* **Votre tâche**:
Pouvez-vous exprimer toutes les lignes des items ci-dessous sous forme de liste JSON de chaînes, une chaîne par ligne, en omettant les lignes vides et les images ?

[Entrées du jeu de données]
....................
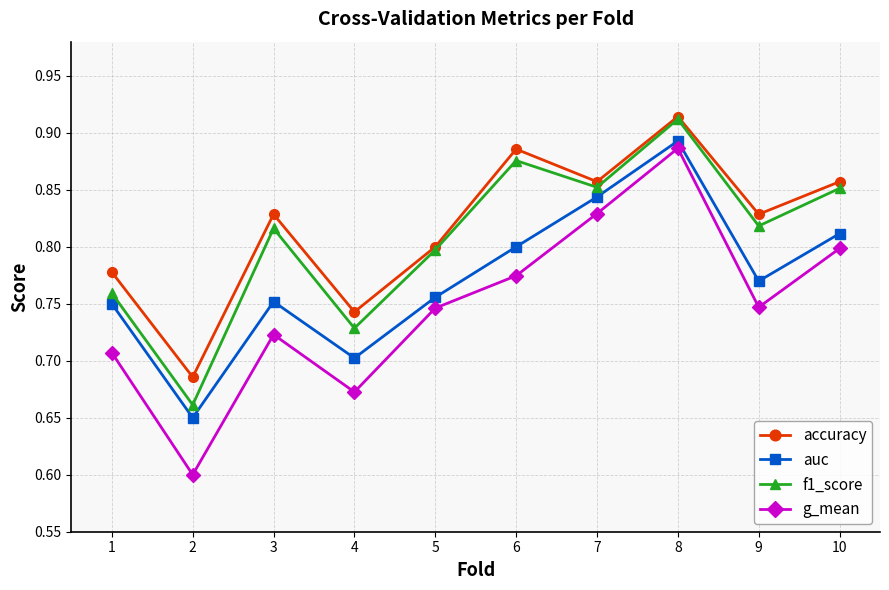

How many lines are shown in the chart?

4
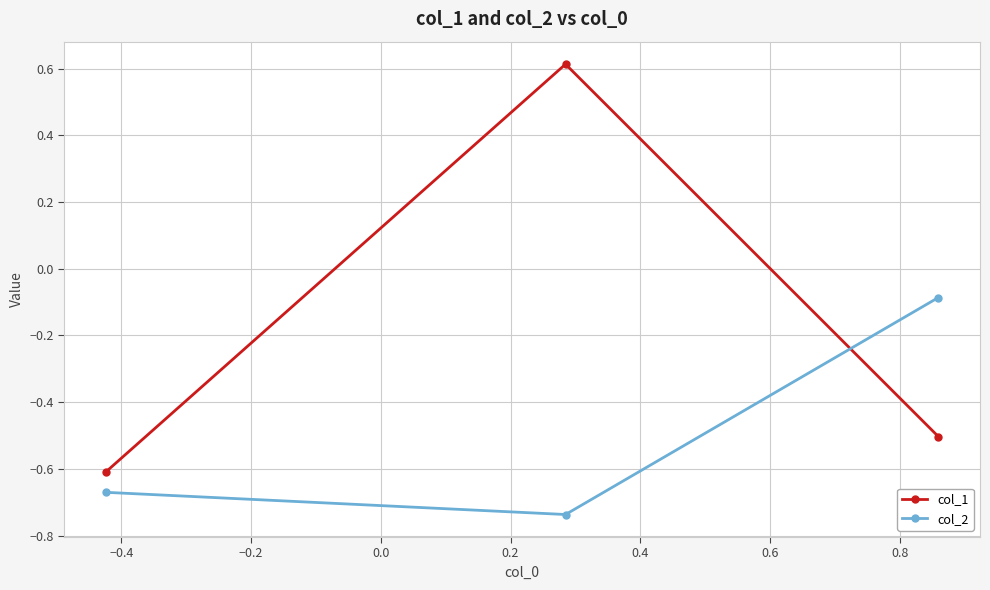

Rank the series by their average value, from lowest to highest.

col_2, col_1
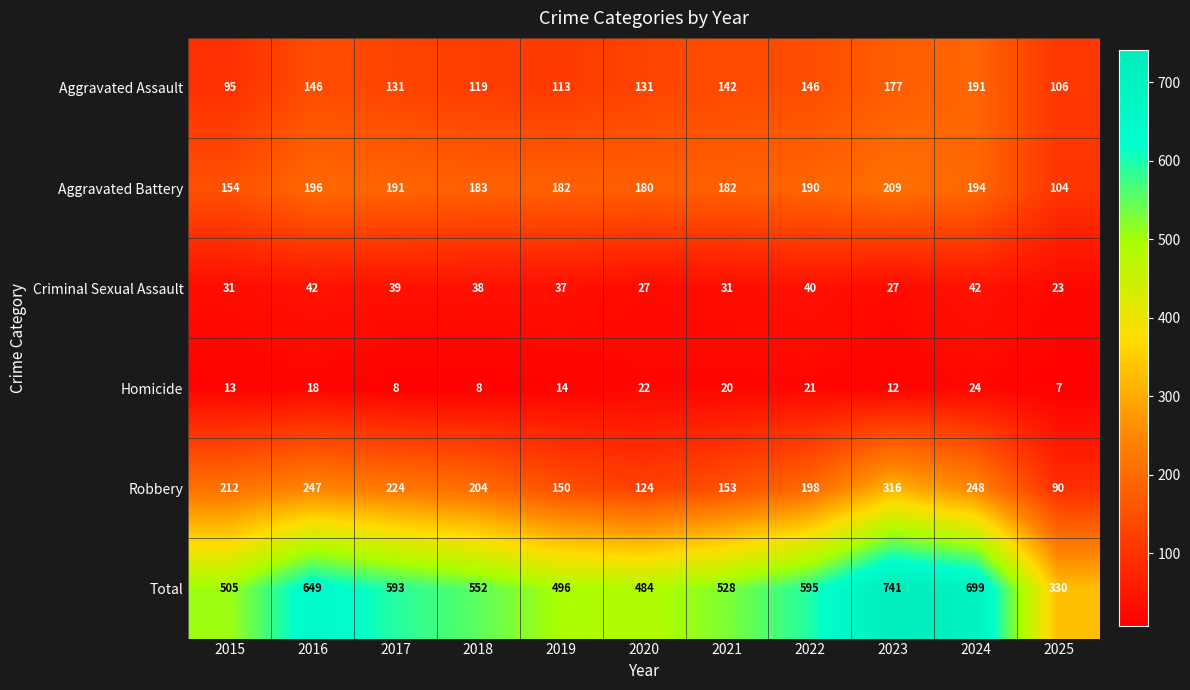

Where is Robbery nearest to the value 203?

2018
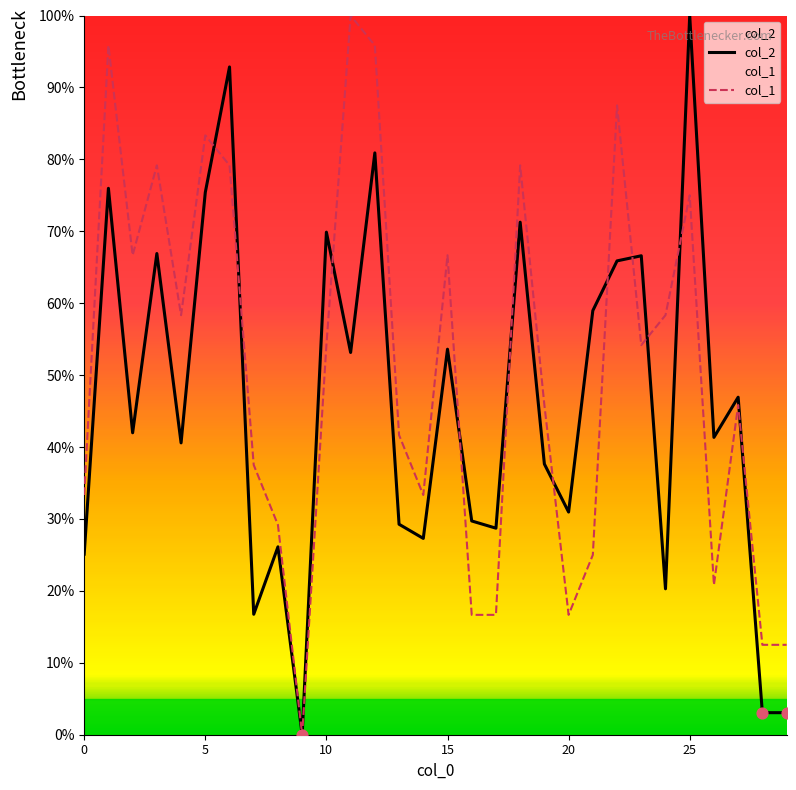

What is the total value across all series at 25?

175.0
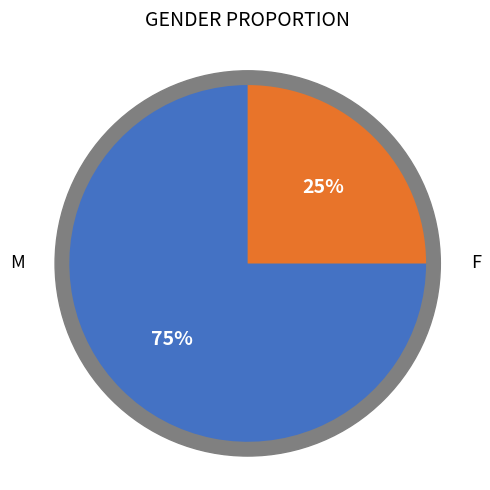

True or false: M accounts for 84% of the total.

False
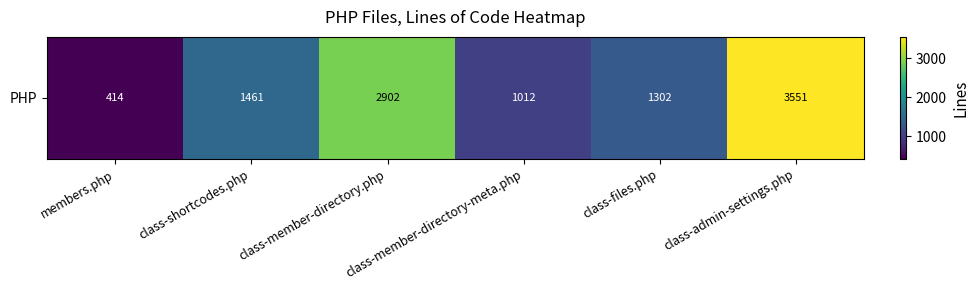

How many values exceed 1461?

2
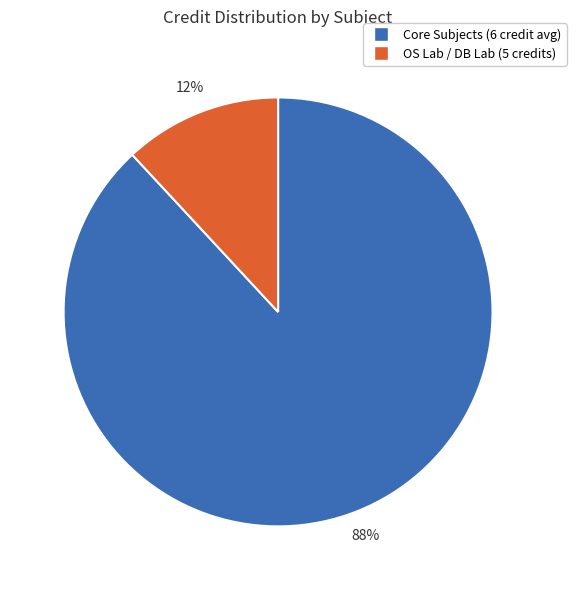

Does any single category account for the majority?

Yes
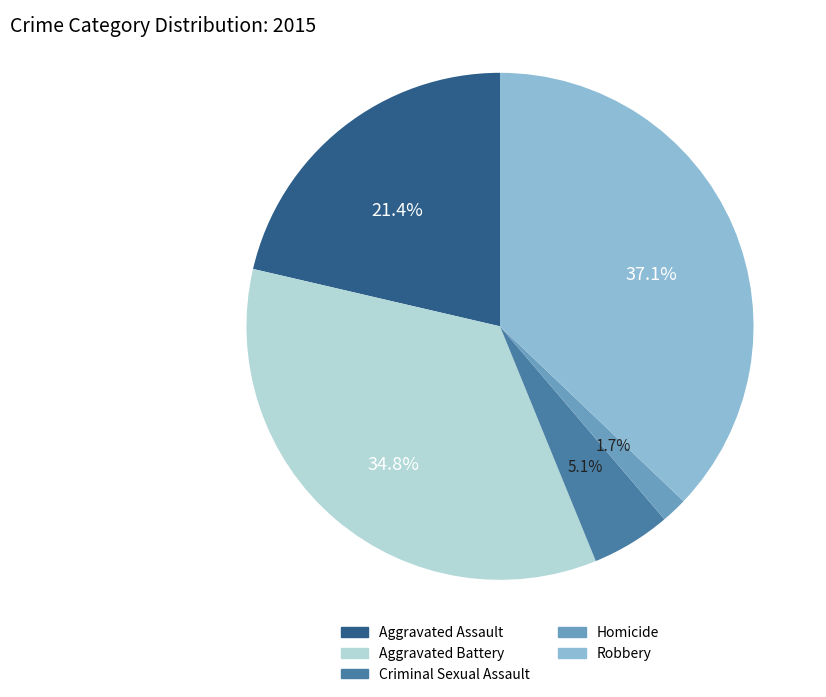

Approximately how many times larger is the value at Robbery compared to Aggravated Battery?

1.1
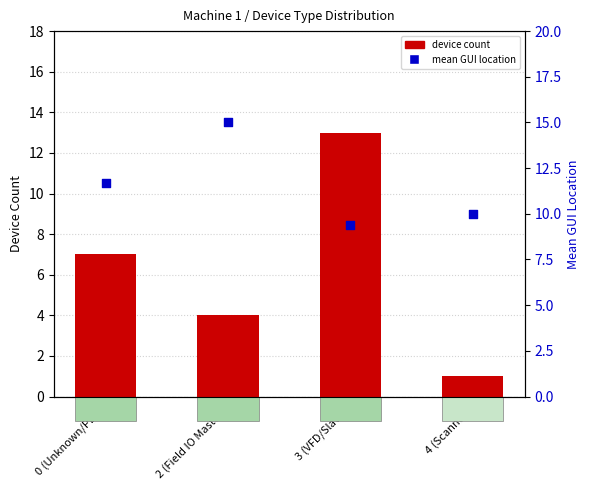

Which series has the largest total across all categories?

mean GUI location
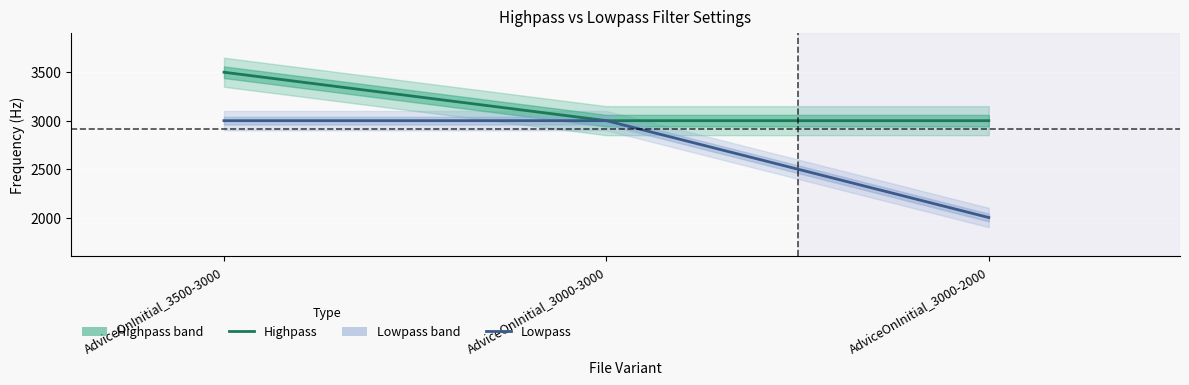

What are all the series names shown in the legend?

Highpass, Lowpass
....................
* **Résultat de l'exercice**:
[
  "How many lines are shown in the chart?",
  "4",
  "Rank the series by their average value, from lowest to highest.",
  "col_2, col_1",
  "Where is Robbery nearest to the value 203?",
  "2018",
  "What is the total value across all series at 25?",
  "175.0",
  "True or false: M accounts for 84% of the total.",
  "False",
  "How many values exceed 1461?",
  "2",
  "Does any single category account for the majority?",
  "Yes",
  "Approximately how many times larger is the value at Robbery compared to Aggravated Battery?",
  "1.1",
  "Which series has the largest total across all categories?",
  "mean GUI location",
  "What are all the series names shown in the legend?",
  "Highpass, Lowpass"
]